# Document text start
I am using a.pynb in another notebook b.pynb and in this new notebook, i am calling a function of a.pynb to read this parquet file and create a sqltable. But it always fails with
Error: global name sqlContext is not defined,
When it is defined in both the notebooks.
The exact code :
a.pynb ( Utils)
sc = SparkContext.getOrCreate()
sqlContext = SQLContext(sc)
def parquet_read(file_name):
df = sqlContext.read.parquet(file_name+"*.parquet")
return df
In b.pynb I have used this function
import nbimporter
import a as commonUtils
reload(commonUtils)
sc = SparkContext.getOrCreate()
sqlContext = SQLContext(sc)
df2 = commonUtils.parquet_read("abc")
It always fails with
Error: global name sqlContext is not defined,
When it is defined in both the notebooks.
I would very hesitantly use the approach you're following (i.e. importing notebooks as modules). I think you are far better served moving utility code to a .py file and not trying to use magic to import a notebook as a module.
Based on the documentation, it appears you overlooked some magic:
here we only run code which either defines a function or a class
It looks from your code sample like you define sqlContext as a module-level variable, not a class or a function.
One approach would be to reorganize your code as the following. Better still, I think, would be to move this code to a .py file.
def parquet_read(file_name):
sc = SparkContext.getOrCreate()
sqlContext = SQLContext(sc)
df = sqlContext.read.parquet(file_name+"*.parquet")
return df
# Document text end
## Stated goal
Retype the part of the Spark notebook thread between "I would very" and "as a module.", inclusive.
# Provided records start
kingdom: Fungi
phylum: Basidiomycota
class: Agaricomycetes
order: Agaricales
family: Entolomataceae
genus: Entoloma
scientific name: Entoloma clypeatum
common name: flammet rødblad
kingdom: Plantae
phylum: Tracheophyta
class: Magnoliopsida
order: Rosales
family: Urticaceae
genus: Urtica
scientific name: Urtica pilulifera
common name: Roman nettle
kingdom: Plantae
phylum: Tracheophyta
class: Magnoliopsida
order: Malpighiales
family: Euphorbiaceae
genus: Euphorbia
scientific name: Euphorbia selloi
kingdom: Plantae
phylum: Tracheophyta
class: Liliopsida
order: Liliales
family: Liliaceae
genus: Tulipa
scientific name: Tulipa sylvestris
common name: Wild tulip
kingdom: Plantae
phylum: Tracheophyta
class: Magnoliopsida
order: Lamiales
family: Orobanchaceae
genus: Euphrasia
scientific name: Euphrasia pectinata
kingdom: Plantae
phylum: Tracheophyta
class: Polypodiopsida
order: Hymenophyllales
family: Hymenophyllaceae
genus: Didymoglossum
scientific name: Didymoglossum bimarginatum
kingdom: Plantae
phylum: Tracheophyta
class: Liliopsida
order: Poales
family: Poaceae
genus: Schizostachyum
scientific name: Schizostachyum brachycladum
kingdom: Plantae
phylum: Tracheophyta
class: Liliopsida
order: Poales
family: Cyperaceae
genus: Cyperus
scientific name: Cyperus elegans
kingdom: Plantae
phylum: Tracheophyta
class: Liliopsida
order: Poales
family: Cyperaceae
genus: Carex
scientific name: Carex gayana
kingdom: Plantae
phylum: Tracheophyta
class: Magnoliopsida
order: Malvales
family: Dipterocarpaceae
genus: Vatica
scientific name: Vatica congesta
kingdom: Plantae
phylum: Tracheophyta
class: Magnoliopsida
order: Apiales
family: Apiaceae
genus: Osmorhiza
# Provided records end
## Response below
I would very hesitantly use the approach you're following (i.e. importing notebooks as modules). I think you are far better served moving utility code to a .py file and not trying to use magic to import a notebook as a module.